### ACTIVITY:
Taking only the lines of the data below from the line with "恐龍迷、家長帶小朋友來玩的首選！" to the line with "Базовый шаблон", ends included, write them out exactly and without pictures.
╭─ AVAILABLE DATA
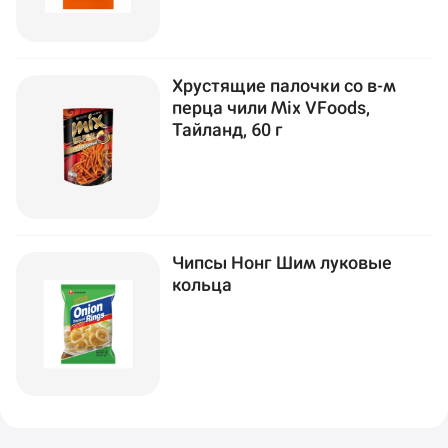
Хрустящие палочки со в-м
перца чили Mix VFoods,
Тайланд, 60 г
Чипсы Нонг Шим луковые
кольца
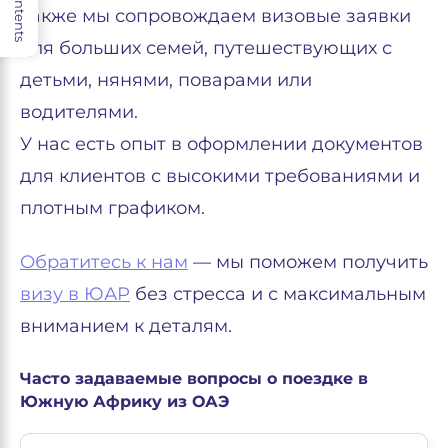
Contents
Также мы сопровождаем визовые заявки
для больших семей, путешествующих с
детьми, нянями, поварами или
водителями.
У нас есть опыт в оформлении документов
для клиентов с высокими требованиями и
плотным графиком.
Обратитесь к нам
— мы поможем получить
визу в ЮАР
без стресса и с максимальным
вниманием к деталям.
Часто задаваемые вопросы о поездке в
Южную Африку из ОАЭ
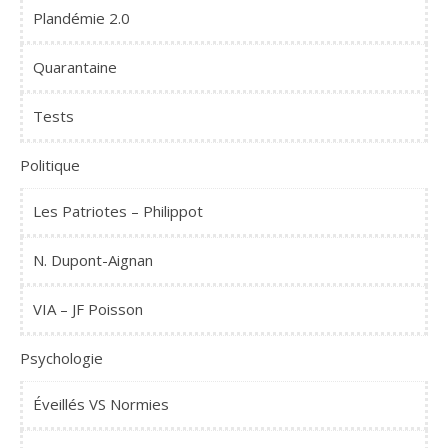
Plandémie 2.0
Quarantaine
Tests
Politique
Les Patriotes – Philippot
N. Dupont-Aignan
VIA – JF Poisson
Psychologie
Éveillés VS Normies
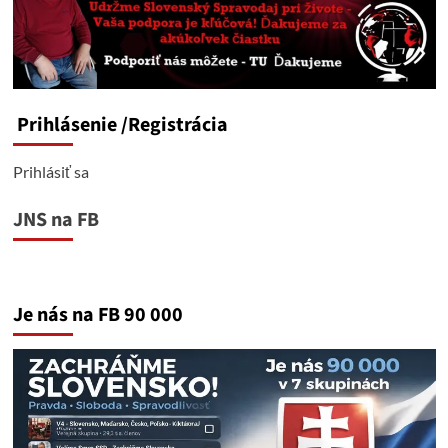
Prihlásenie
/Registrácia
Prihlásiť sa
JNS na FB
Je nás na FB 90 000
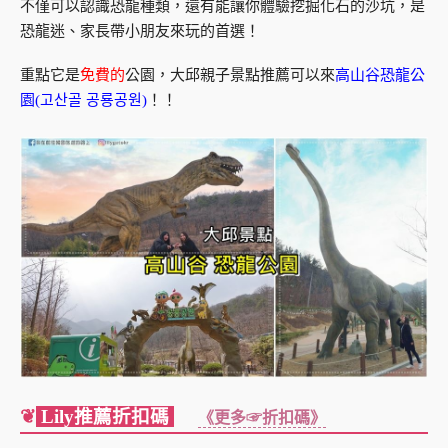
不僅可以認識恐龍種類，還有能讓你體驗挖掘化石的沙坑，是
恐龍迷、家長帶小朋友來玩的首選！
重點它是
免費的
公園，大邱親子景點推薦可以來
高山谷恐龍公
園(고산골 공룡공원)
！！
❦
Lily推薦折扣碼
《更多☞折扣碼》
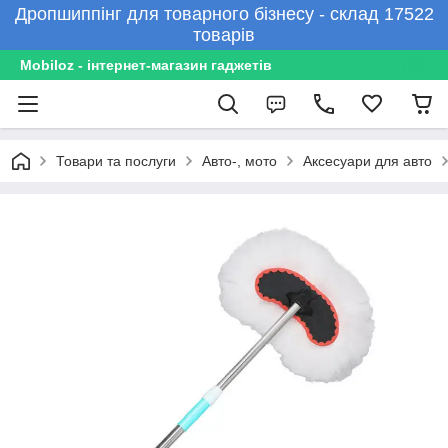
Дропшиппінг для товарного бізнесу - склад 17522
товарів
Mobiloz - інтернет-магазин гаджетів
Товари та послуги
Авто-, мото
Аксесуари для авто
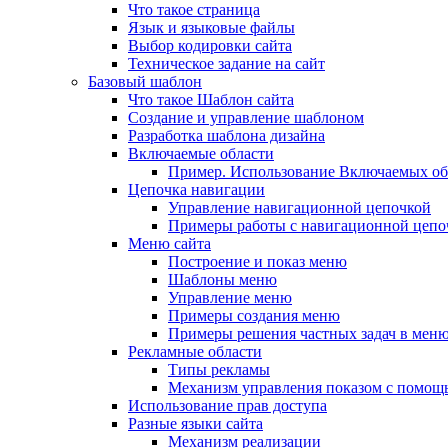
Что такое страница
Язык и языковые файлы
Выбор кодировки сайта
Техническое задание на сайт
Базовый шаблон
Что такое Шаблон сайта
Создание и управление шаблоном
Разработка шаблона дизайна
Включаемые области
Пример. Использование Включаемых об
Цепочка навигации
Управление навигационной цепочкой
Примеры работы с навигационной цепо
Меню сайта
Построение и показ меню
Шаблоны меню
Управление меню
Примеры создания меню
Примеры решения частных задач в мен
Рекламные области
Типы рекламы
Механизм управления показом с помощ
Использование прав доступа
Разные языки сайта
Механизм реализации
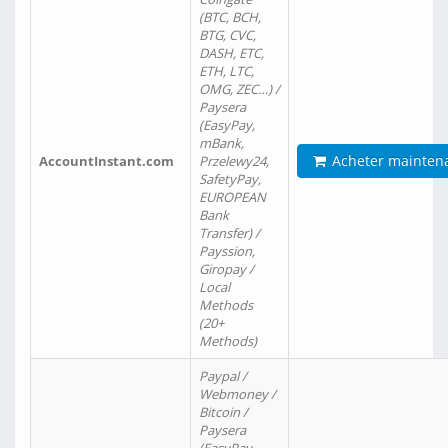
(BTC, BCH,
BTG, CVC,
DASH, ETC,
ETH, LTC,
OMG, ZEC…) /
Paysera
(EasyPay,
mBank,
Acheter mainten
AccountInstant.com
Przelewy24,
SafetyPay,
EUROPEAN
Bank
Transfer) /
Payssion,
Giropay /
Local
Methods
(20+
Methods)
Paypal /
Webmoney /
Bitcoin /
Paysera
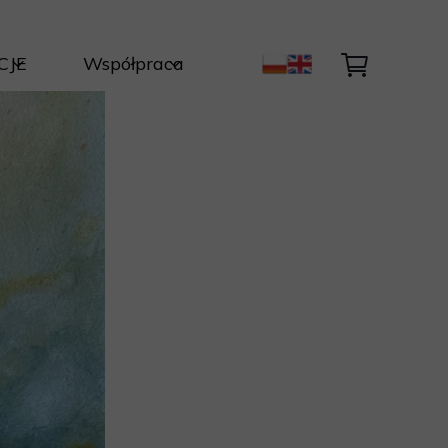
CJE
Współpraca
ty Autorskie
Kontakt
Światła i Natury
ycja
nik
być dzieło ?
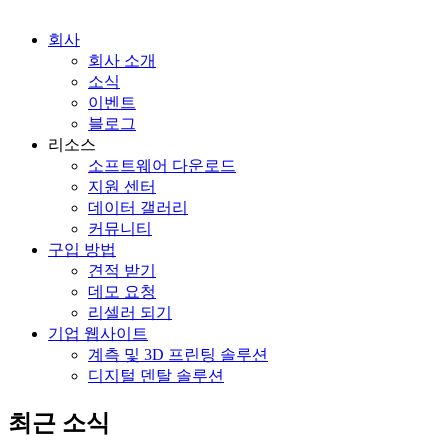
회사
회사 소개
소식
이벤트
블로그
리소스
소프트웨어 다운로드
지원 센터
데이터 갤러리
커뮤니티
구입 방법
견적 받기
데모 요청
리셀러 되기
기업 웹사이트
계측 및 3D 프린팅 솔루션
디지털 덴탈 솔루션
최근 소식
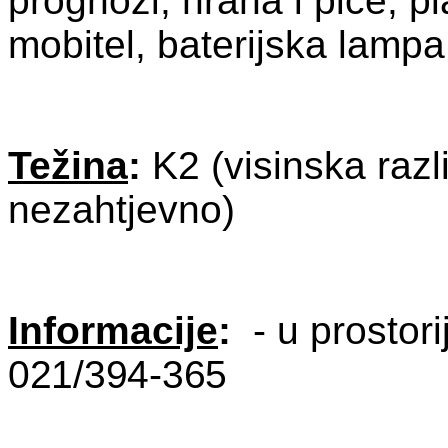
prognozi, hrana i piće, p
mobitel,
baterijska lampa
Težina
:
K2 (visinska razl
nezahtjevno)
Informacije
:
- u prostori
021/394-365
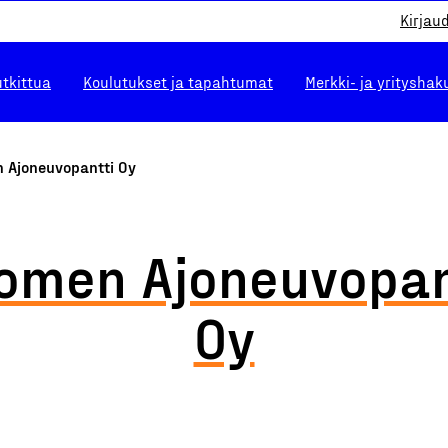
Kirjau
utkittua
Koulutukset ja tapahtumat
Merkki- ja yrityshak
 Ajoneuvopantti Oy
omen Ajoneuvopan
Oy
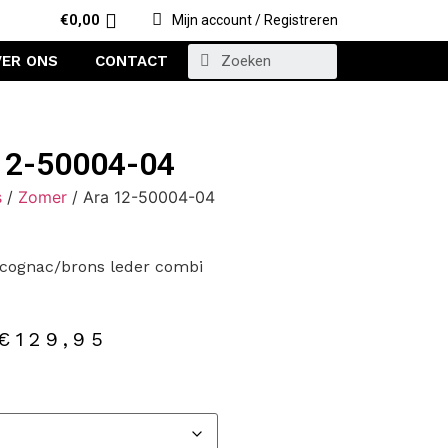
€
0,00
Mijn account / Registreren
VER ONS
CONTACT
12-50004-04
s
/
Zomer
/ Ara 12-50004-04
/cognac/brons leder combi
€
129,95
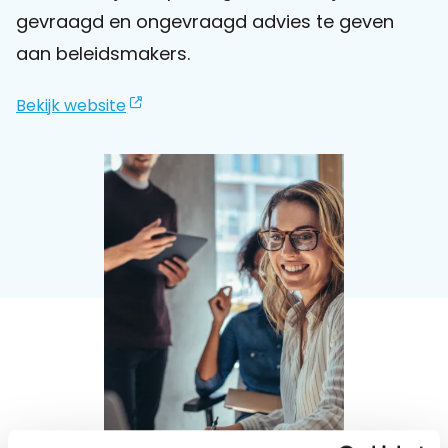
gevraagd en ongevraagd advies te geven
Praat mee
aan beleidsmakers.
Bekijk website
Clientdossier
Wiki
Mijn
Over
Contact
Sophi
Sophi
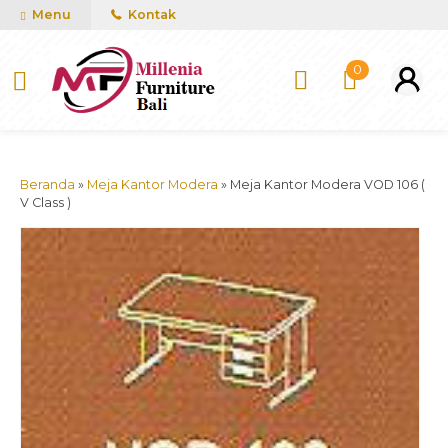
mUCn7CwGawCVTvwq7a99f4AgACOVgZvYEW65FFSDBf0
Menu
Kontak
0
Beranda
»
Meja Kantor Modera
»
Meja Kantor Modera VOD 106 (
V Class )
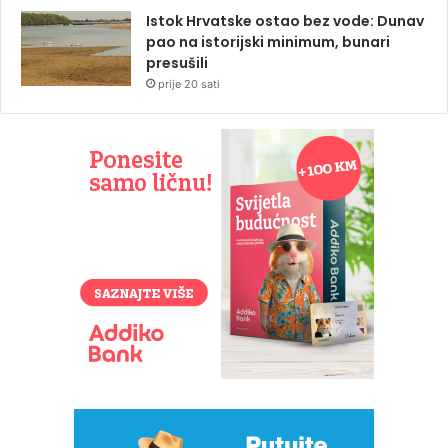
Istok Hrvatske ostao bez vode: Dunav
pao na istorijski minimum, bunari
presušili
prije 20 sati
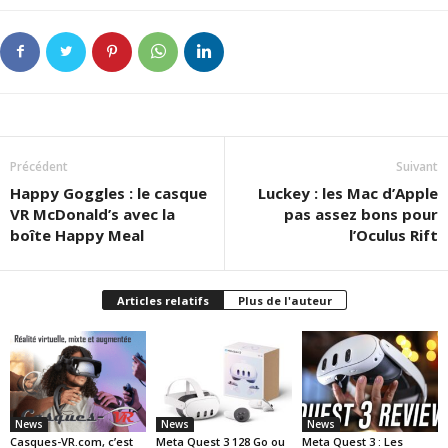
Précédent
Suivant
Happy Goggles : le casque
Luckey : les Mac d’Apple
VR McDonald’s avec la
pas assez bons pour
boîte Happy Meal
l’Oculus Rift
Articles relatifs
Plus de l'auteur
News
News
News
Casques-VR.com, c’est
Meta Quest 3 128 Go ou
Meta Quest 3 : Les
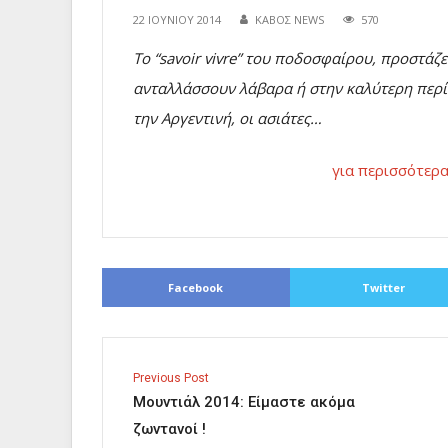
22 ΙΟΥΝΊΟΥ 2014
ΚΑΒΟΣ NEWS
570
Το “savoir vivre” του ποδοσφαίρου, προστάζ
ανταλλάσσουν λάβαρα ή στην καλύτερη περί
την Αργεντινή, οι ασιάτες…
για περισσότερα
Facebook
Twitter
Previous Post
Μουντιάλ 2014: Είμαστε ακόμα
ζωντανοί !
╰─
### WRITTEN ANSWER:
恐龍迷、家長帶小朋友來玩的首選！
重點它是
免費的
公園，大邱親子景點推薦可以來
高山谷恐龍公
園(고산골 공룡공원)
！！
❦
Lily推薦折扣碼
《更多☞折扣碼》
Дропшиппінг для товарного бізнесу - склад 17522
товарів
Mobiloz - інтернет-магазин гаджетів
Товари та послуги
Авто-, мото
Аксесуари для авто
Что такое страница
Язык и языковые файлы
Выбор кодировки сайта
Техническое задание на сайт
Базовый шаблон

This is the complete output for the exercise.